=== Provided data ===
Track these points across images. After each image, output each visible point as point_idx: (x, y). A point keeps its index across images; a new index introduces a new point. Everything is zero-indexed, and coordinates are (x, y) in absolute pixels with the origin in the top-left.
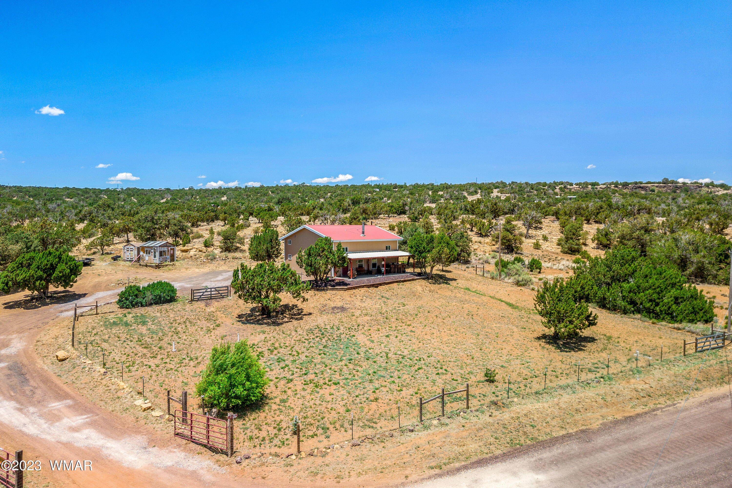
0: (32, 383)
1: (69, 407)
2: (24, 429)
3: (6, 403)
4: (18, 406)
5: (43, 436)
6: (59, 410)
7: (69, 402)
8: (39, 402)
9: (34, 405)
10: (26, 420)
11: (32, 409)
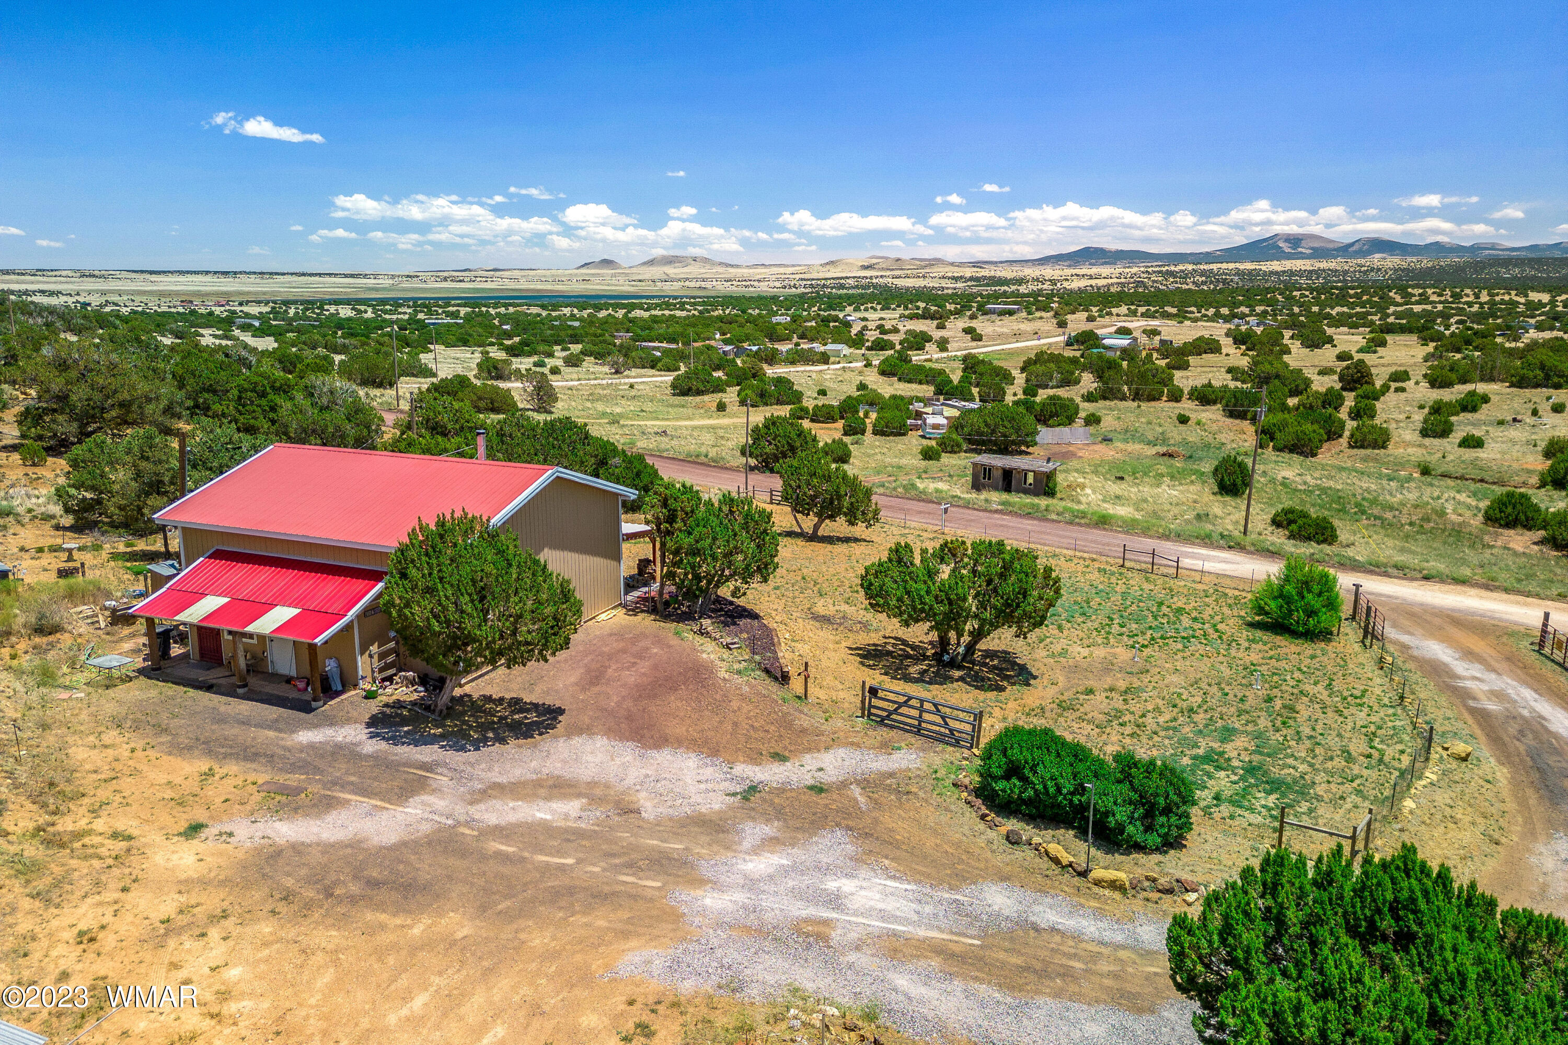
0: (1522, 748)
1: (1474, 699)
2: (1537, 696)
3: (1562, 731)
4: (1546, 723)
5: (1515, 683)
6: (1489, 699)
7: (1471, 703)
8: (1514, 718)
9: (1522, 717)
10: (1533, 704)
11: (1525, 713)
===
Exercise details
The pictures stay out; copy the rest of the data word for word.

The completed task
Track these points across images. After each image, output each visible point as point_idx: (x, y). A point keeps its index across images; a new index introduces a new point. Everything is zero-indexed, and coordinates are (x, y) in absolute pixels with the origin in the top-left.
0: (32, 383)
1: (69, 407)
2: (24, 429)
3: (6, 403)
4: (18, 406)
5: (43, 436)
6: (59, 410)
7: (69, 402)
8: (39, 402)
9: (34, 405)
10: (26, 420)
11: (32, 409)
0: (1522, 748)
1: (1474, 699)
2: (1537, 696)
3: (1562, 731)
4: (1546, 723)
5: (1515, 683)
6: (1489, 699)
7: (1471, 703)
8: (1514, 718)
9: (1522, 717)
10: (1533, 704)
11: (1525, 713)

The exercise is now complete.